Koncert "Polska w sercu" zorganizowany został z okazji Dnia Polonii i Polaków za Granicą. Odbył się w Wilnie, bo to właśnie tam otworzyło swoją nową siedzibę TVP Wilno w dobudowanym skrzydle Domu Kultury Polskiej w Wilnie.
Na scenie nie zabrakło takich gwiazd jak Pectus, Blue Cafe, Doda, czy Maryla Rodowicz. Piosenkarka wyznała, że czuje się niezwykle związana z Litwą.
Maryla Rodowicz o swoim pochodzeniu: Czuję się dzieckiem wypędzonych
Moja rodzina wywodzi się z Wilna. Ja jestem pokoleniem, chciałam powiedzieć uchodźców, ale właściwie wypędzonych, bo komuniści dali takie ultimatum, że albo zostajecie w związku radzieckim, albo proszę bardzo, wagony bydlęce są podstawione - powiedziała.

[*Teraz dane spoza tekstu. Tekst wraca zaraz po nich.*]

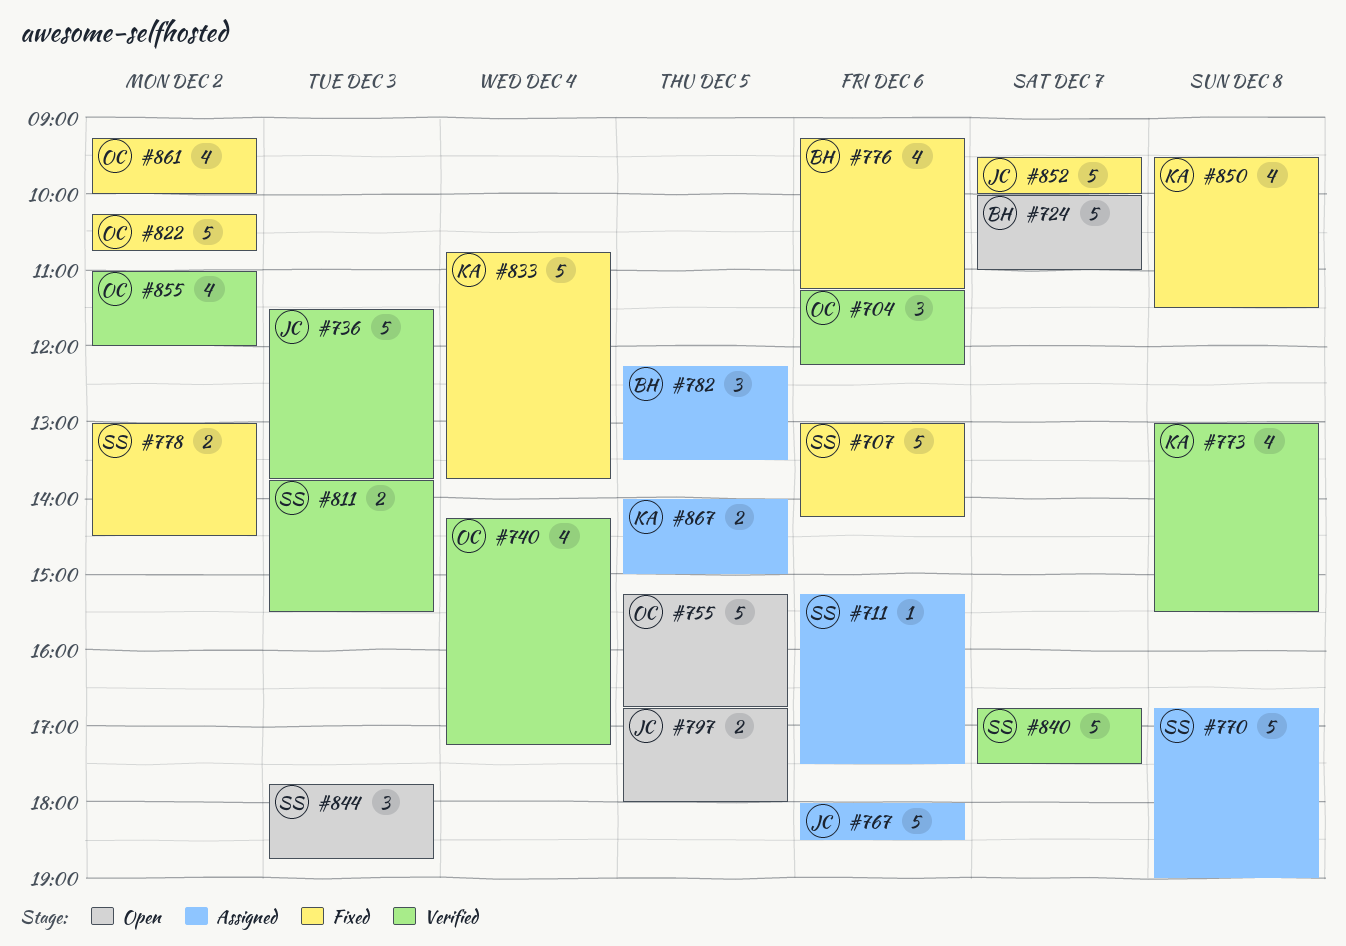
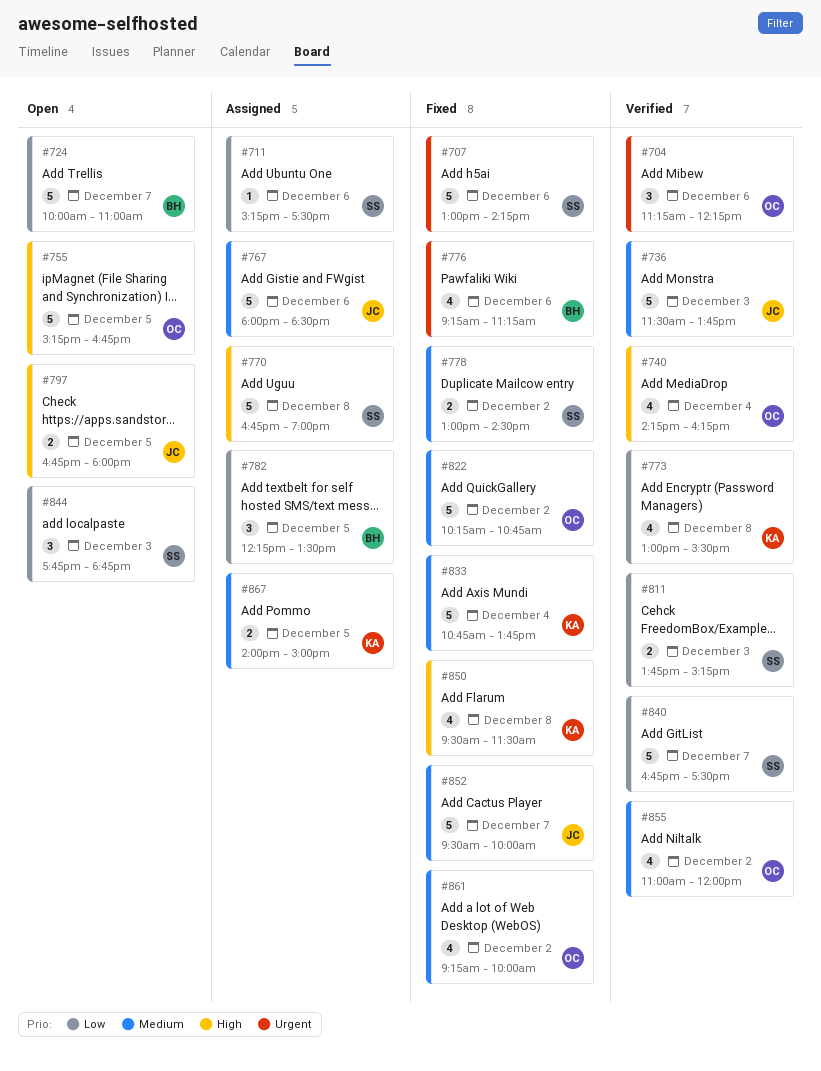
#740, ends: 17:15 -> 16:15
#811, ends: 15:30 -> 15:15

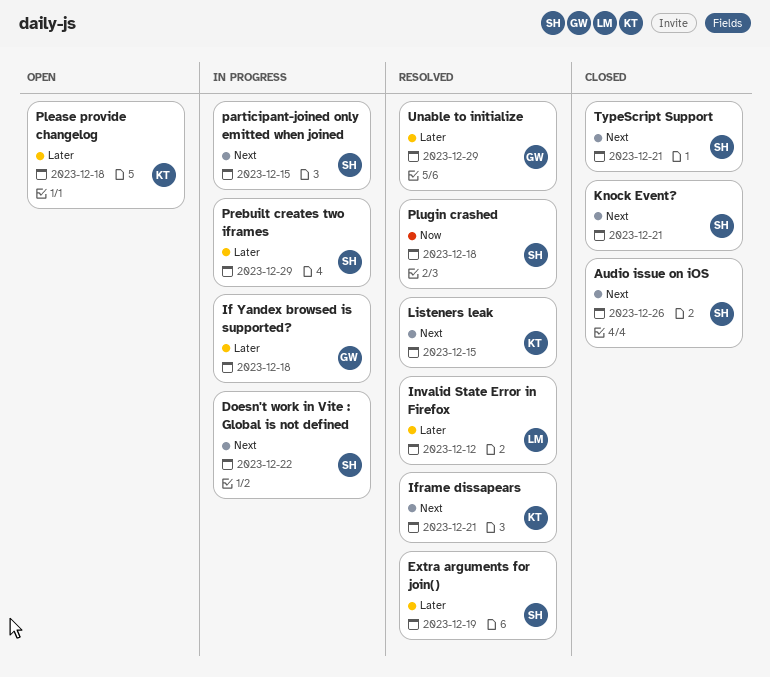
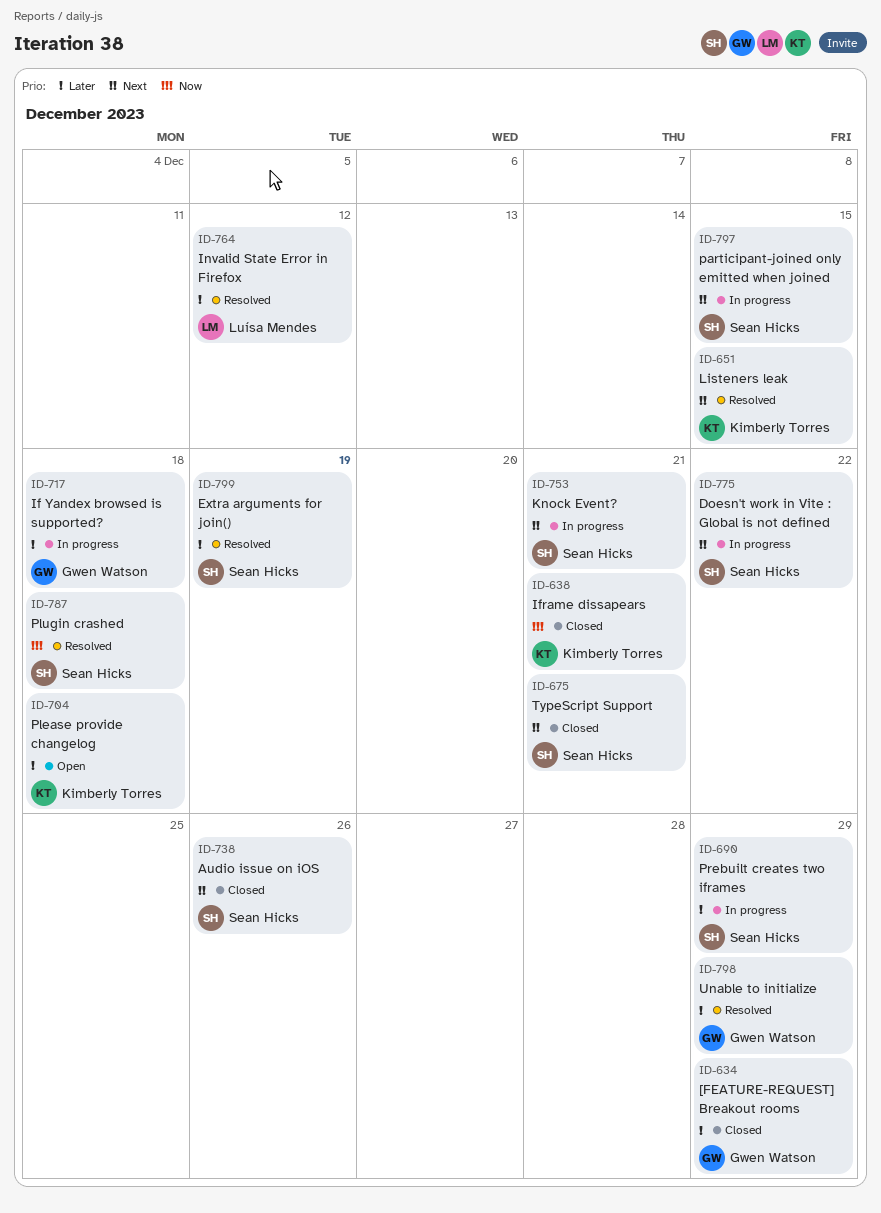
[FEATURE-REQUEST] Breakout rooms: none -> present
Iframe dissapears, status: Resolved -> Closed
Iframe dissapears, priority: Next -> Now
Knock Event?, status: Closed -> In progress

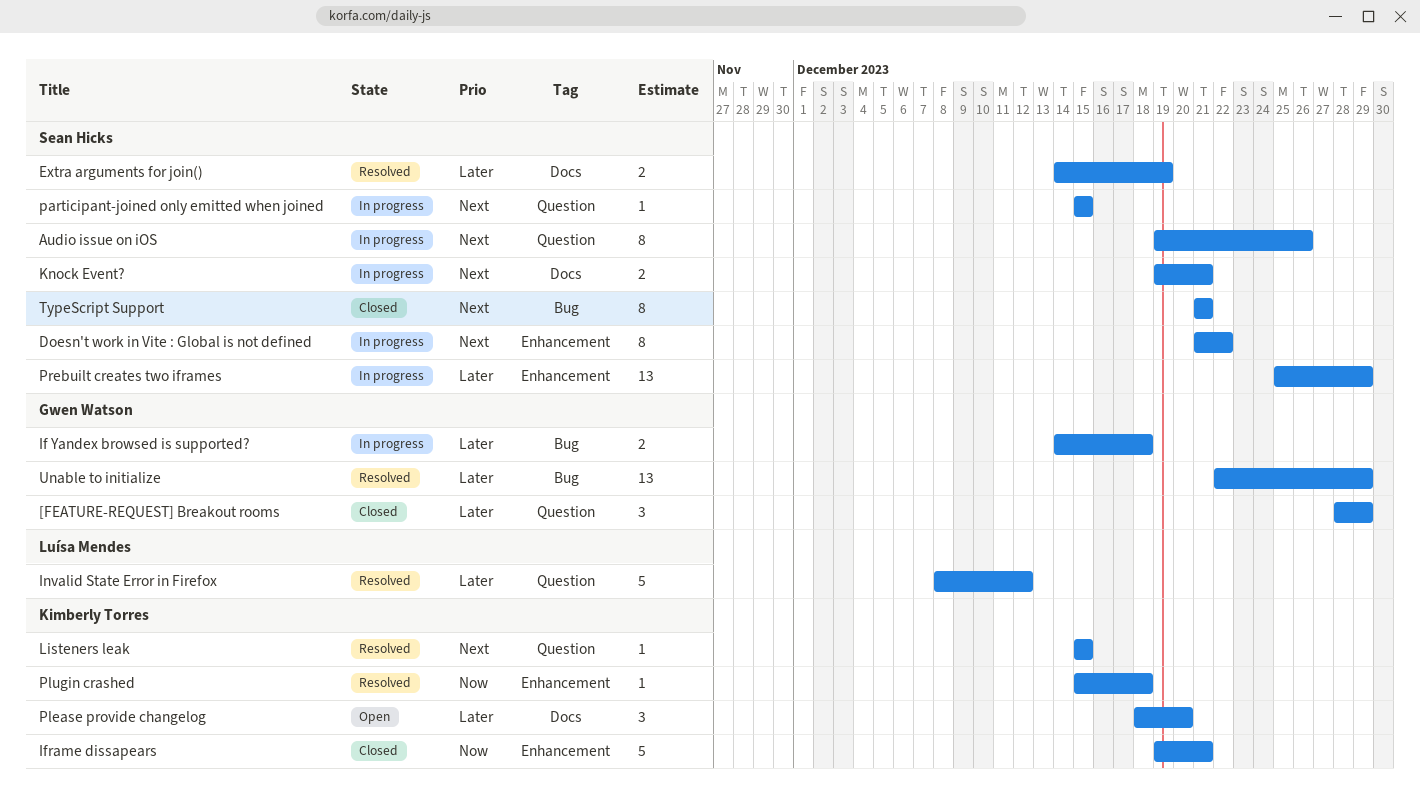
Audio issue on iOS, status: Closed -> In progress
Please provide changelog, due: Dec 18 -> Dec 20
Plugin crashed, owner: Sean Hicks -> Kimberly Torres

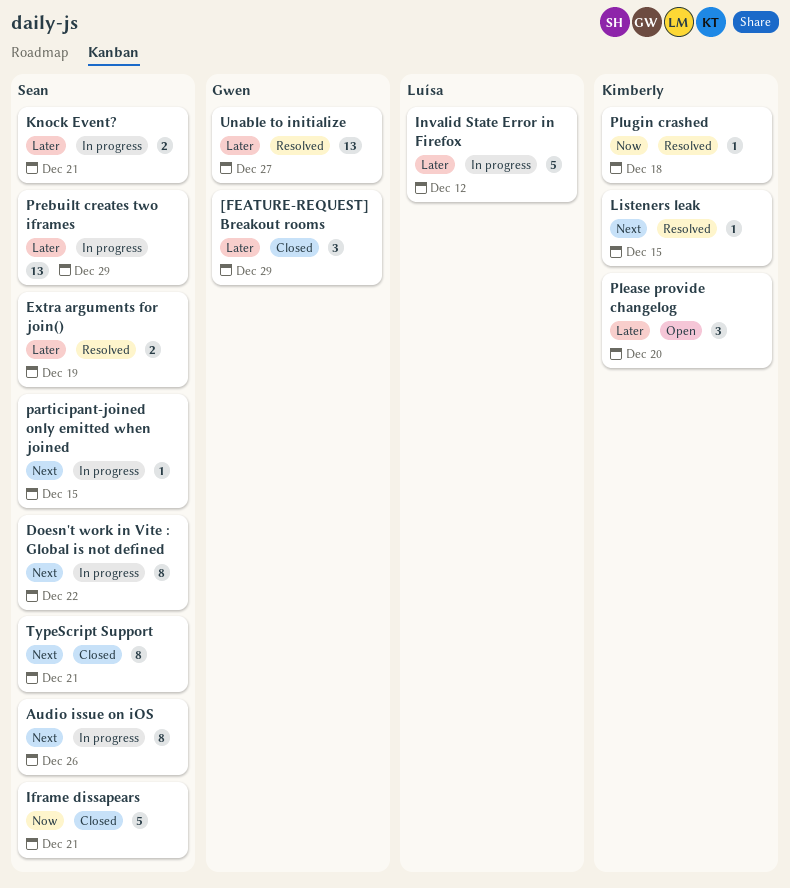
If Yandex browsed is supported?: present -> none
Iframe dissapears, owner: Kimberly Torres -> Sean Hicks
Invalid State Error in Firefox, status: Resolved -> In progress
Knock Event?, priority: Next -> Later
Unable to initialize, due: Dec 29 -> Dec 27

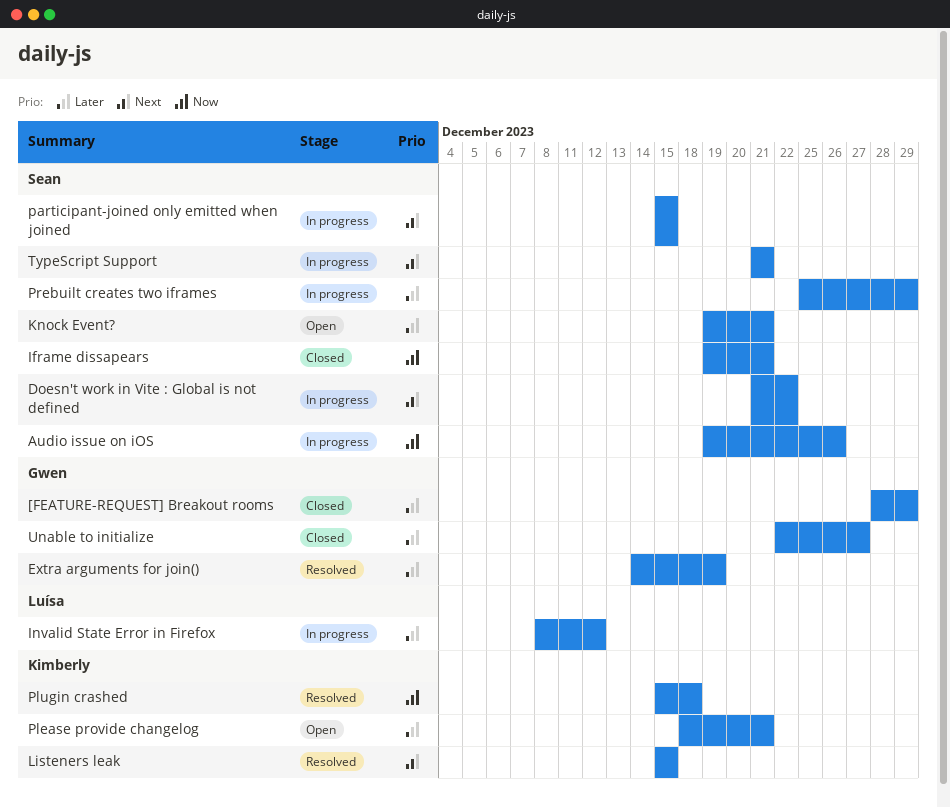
Audio issue on iOS, priority: Next -> Now
Extra arguments for join(), owner: Sean -> Gwen
Knock Event?, status: In progress -> Open
Please provide changelog, due: Dec 20 -> Dec 21
TypeScript Support, status: Closed -> In progress
Unable to initialize, status: Resolved -> Closed

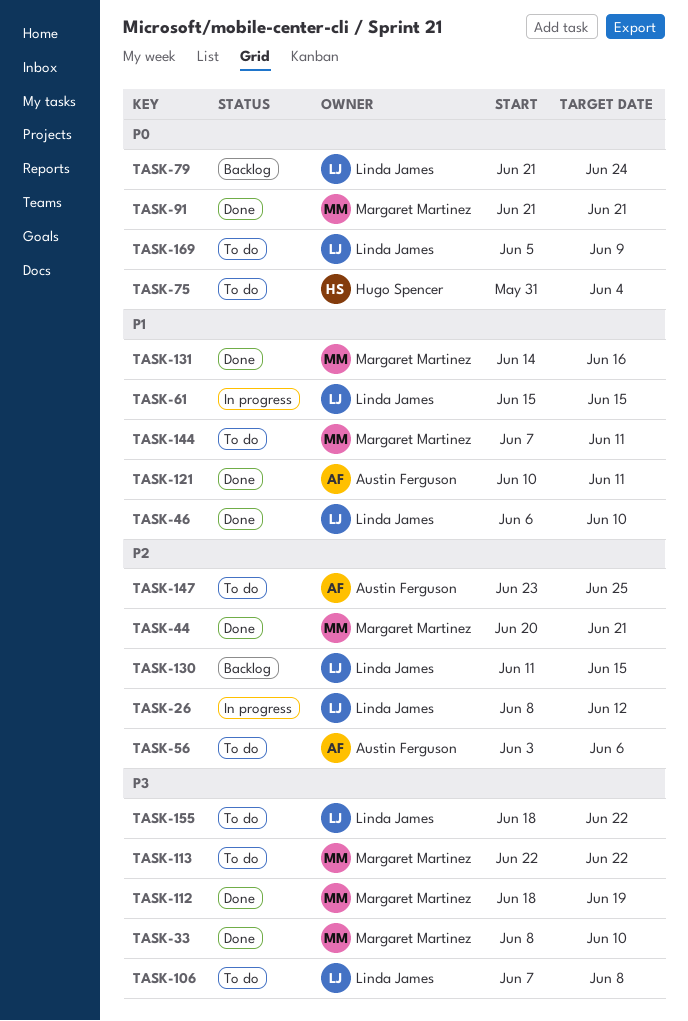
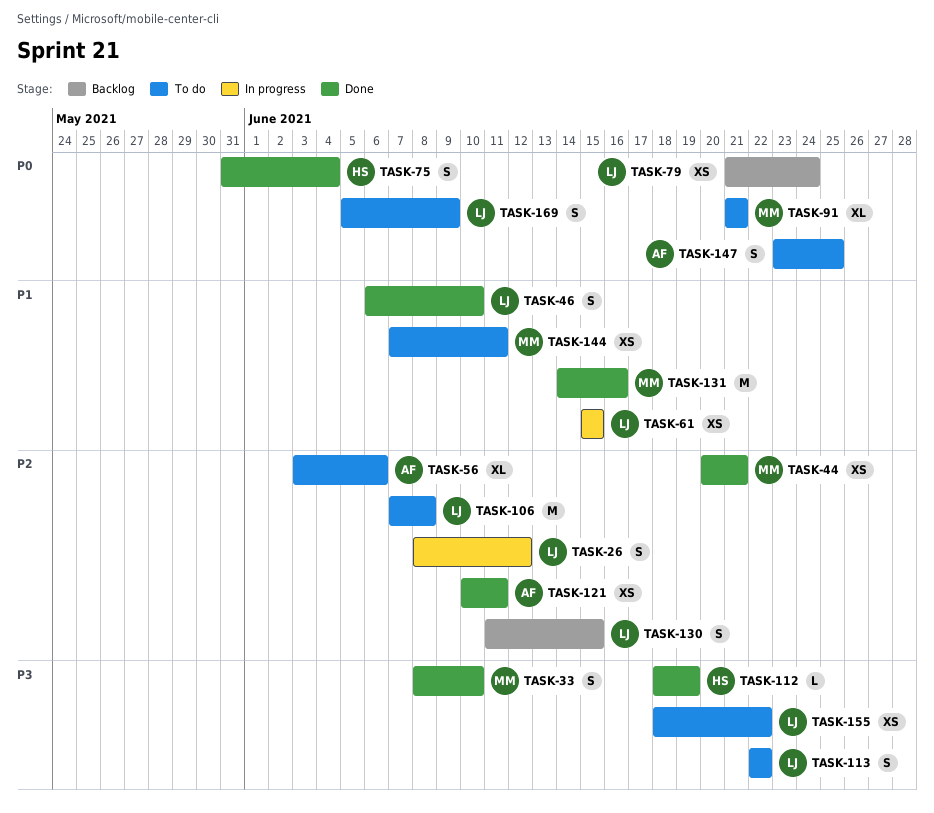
TASK-75, status: To do -> Done
TASK-91, status: Done -> To do
TASK-106, priority: P3 -> P2
TASK-112, owner: Margaret Martinez -> Hugo Spencer
TASK-113, owner: Margaret Martinez -> Linda James
TASK-121, priority: P1 -> P2
TASK-147, priority: P2 -> P0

Czuję się dzieckiem wypędzonych. Ilekroć jestem w Wilnie, czuję całą sobą związek z tym miastem, bo po prostu kocham to miejsce i bardzo pozdrawiam wszystkich Polaków, którzy tu mieszkają i wszystkich Polaków, którzy mieszkają za granicą. Często gram dla was koncerty. Z przyjemnością zawsze przyjadę - dodała.